Sarkar also said that this wave of #MeToo protests in India is a sign of more people accepting the fact that a majority of women are not naming men as harassers to fulfil some sort of a vendetta.

"I think a key difference between what happened last year and what is happening today is that women who helped me add names to the list were fearful of retaliation on professional fronts so they chose to remain anonymous but today many women are overcoming this fear and making the accusations themselves. I am very glad this is happening," Sarkar told me, over email.

Sarkar also said that this wave of #MeToo protests in India is a sign of more people accepting the fact that a majority of women are not naming men as harassers to fulfil some sort of a vendetta.

"My heart goes out to the survivors who had publicly accused men of harassing them in academia last year (after the list was published) but were not taken seriously, they were accused of enabling my so called 'witch hunt'. I hope society takes cognizance of their allegations and extend their solidarity to them as well," Sarkar told me.

Fear of backlash, and mental health worries

Two days before writing this article, a very close friend finally mustered courage to publicly share details of the horrific assault she suffered at the hands of a friend we had both known and trusted for years. The day she wrote the Facebook status detailing the assault was the when we saw the clarity she had about how she sought closure. She was aware of the backlash that would come her way, anticipated a smear campaign and also the fact that many people she knew may side with the assaulter.

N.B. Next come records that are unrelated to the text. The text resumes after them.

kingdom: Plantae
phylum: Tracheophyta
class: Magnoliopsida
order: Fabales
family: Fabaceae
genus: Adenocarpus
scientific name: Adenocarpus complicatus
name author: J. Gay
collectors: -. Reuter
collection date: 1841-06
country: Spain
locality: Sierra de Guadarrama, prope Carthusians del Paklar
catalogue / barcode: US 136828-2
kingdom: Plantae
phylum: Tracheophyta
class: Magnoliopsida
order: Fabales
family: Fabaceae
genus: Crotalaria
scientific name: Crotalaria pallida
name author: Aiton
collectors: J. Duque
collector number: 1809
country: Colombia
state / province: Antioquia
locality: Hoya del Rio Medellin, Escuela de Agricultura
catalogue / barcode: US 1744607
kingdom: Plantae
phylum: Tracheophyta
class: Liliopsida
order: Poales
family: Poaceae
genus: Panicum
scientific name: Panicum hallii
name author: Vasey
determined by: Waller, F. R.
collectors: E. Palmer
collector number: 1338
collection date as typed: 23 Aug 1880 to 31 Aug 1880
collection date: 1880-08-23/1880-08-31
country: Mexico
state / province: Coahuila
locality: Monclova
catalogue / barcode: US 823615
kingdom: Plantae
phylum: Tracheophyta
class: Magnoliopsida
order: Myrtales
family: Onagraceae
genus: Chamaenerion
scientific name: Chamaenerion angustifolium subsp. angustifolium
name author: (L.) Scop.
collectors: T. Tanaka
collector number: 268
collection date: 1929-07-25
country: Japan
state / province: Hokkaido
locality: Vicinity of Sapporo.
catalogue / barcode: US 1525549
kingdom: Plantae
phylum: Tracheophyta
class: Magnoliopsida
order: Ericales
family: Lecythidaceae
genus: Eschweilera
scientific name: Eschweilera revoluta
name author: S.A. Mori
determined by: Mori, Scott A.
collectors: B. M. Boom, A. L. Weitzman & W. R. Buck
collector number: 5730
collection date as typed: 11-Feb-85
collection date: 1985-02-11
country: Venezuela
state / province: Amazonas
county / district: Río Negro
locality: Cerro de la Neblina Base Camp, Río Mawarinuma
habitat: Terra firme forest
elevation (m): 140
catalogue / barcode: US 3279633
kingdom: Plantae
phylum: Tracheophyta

"By sharing this story, I am giving myself a chance to get rid of that weight," she wrote at the end of a long, difficult post. The assault and now going public with the details have taken a toll on her mental health.

Khan, who alleged that the Times Group devoted their entire machinery to discredit her experience, also filed an FIR in 2015 in Kolkata. In fact, she told me, cops refused to file the FIR until she made a hue and cry at the police station. "Three years have passed since then. The cops did nothing. So basically it was sent to the cold storage. I too did not pursue further. Because there's a limit to letting yourself be assaulted like this mentally and psychologically," Khan said.

Sarkar, who compiled the LoSHA and engaged in multiple arguments about its credibility, told me that she "got very depressed, gained 20 KG and just dissociated for while". A law student in the US, she reminded me that she suffered this despite having a strong support system and access to healthcare facilities, thanks to her college's insurance.

I'm hoping that after so many big names being called out due to this movement, there will be a professional atmosphere at the workplace and it won't be treated like someone's living room.

Five years ago, when the rape accusation against Tejpal surfaced, it felt wildly unreal to dozens of young women journalists in newsrooms across India. Thanks to bawdy older men cracking inappropriate 'jokes' in the newsroom all the time, women colleagues being told to 'ignore' older men expressing their 'love' for them after one drink too many, older women telling younger women 'oh that's just XYZ for you' when the latter complained about sexual advances from seniors, we had till then only dealt with powerful, predatory male editors like we deal with street harassment—best suffered quietly and forgotten quickly. To have such a man held accountable of sexual predation—a badge worn with pride and arrogance by scores of such men in our experience—was empowering yet shocking.

At this moment, it feels like the most plausible thing to have happened.

Khan said, "I'm hoping that after so many big names being called out due to this movement, there will be a professional atmosphere at the workplace and it won't be treated like someone's living room."

For at least some men among the millions running the circus of oppression, it really seems like time's up.